A 350-pound black bear was killed after it tore into a tent in Great Smoky Mountains National Park and injured a 3-year-old girl and her mother, according to National Park Service officials.

Park officials said the bear entered the Elkmont Campground at 5.20am on Sunday while a family of five were sleeping in their tent.

The bear reportedly tore into the family’s tent and scratched the mother and the little girl on their heads.

The father of the family was eventually able to scare the bear away. The family left a note at the campground office notifying officials about the attack and left to get medical treatment for the mother and child.
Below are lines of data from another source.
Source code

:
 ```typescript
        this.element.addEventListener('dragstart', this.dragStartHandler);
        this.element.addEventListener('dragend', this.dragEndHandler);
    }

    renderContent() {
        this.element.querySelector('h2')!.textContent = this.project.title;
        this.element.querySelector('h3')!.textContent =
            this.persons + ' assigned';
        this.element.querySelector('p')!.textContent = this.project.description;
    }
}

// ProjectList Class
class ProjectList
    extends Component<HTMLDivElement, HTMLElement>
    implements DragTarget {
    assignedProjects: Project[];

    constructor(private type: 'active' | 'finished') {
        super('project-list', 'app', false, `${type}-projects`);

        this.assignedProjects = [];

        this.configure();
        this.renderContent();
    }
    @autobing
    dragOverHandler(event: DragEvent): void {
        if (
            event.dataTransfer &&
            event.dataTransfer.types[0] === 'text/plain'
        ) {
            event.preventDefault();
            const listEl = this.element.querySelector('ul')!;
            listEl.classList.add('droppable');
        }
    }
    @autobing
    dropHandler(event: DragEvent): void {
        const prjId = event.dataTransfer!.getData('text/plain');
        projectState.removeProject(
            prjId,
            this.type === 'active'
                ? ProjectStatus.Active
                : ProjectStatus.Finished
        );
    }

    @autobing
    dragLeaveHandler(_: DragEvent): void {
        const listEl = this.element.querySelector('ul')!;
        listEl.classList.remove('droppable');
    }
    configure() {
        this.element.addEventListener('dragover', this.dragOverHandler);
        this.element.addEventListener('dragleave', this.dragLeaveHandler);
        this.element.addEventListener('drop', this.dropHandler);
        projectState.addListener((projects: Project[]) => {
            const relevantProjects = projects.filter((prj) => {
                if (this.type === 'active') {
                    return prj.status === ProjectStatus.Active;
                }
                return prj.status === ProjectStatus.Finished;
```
Both were treated for non-life-threatening lacerations on their heads, according to NPS officials.

Staff set traps in the campground area for the bear and tracked it down. After finding the bear and trapping it, NPS officials said the animal was humanely euthanised.

According to park officials, the bear had become accustom to humans and no longer showed fear from human encampments. The bear reportedly “boldly” entered the trap set by park officials. They determined it had to be euthanised because it posed “a risk to human safety”.

“The bear weighed approximately 350 pounds, which is not standard for this time of year, suggesting the bear had previous and likely consistent access to non-natural food sources,” Lisa McInnis ,the park’s Chief of Resource Management in a statement.

According to NPS officials, the bear’s behaviour suggested that it was not predating on the family, but rather it had become accustom to eating human food and was searching for it in the tent.

Bear attacks see an uptick in May and June when bears’ natural foods, like berries, are not yet available in the wilderness. Park officials said the bear likely smelled food in the area of the campsite.

“In this incident, the bear was likely attracted to food smells throughout the area, including dog food at the involved campsite,” Ms McInnis said. “It is very difficult to deter this learned behavior and, as in this case, the result can lead to an unacceptable risk to people.”

Experts recommend hanging food items at least 10 feet off the ground and five feet from trees when camping. Many campsites have bear proof lockers for food storage specifically to diminish the potential for human food to draw the animals toward campsites.

While bears are dangerous wild animals, deadly attacks are still relatively rare, with only 25 people being killed across North America in the last 20 years.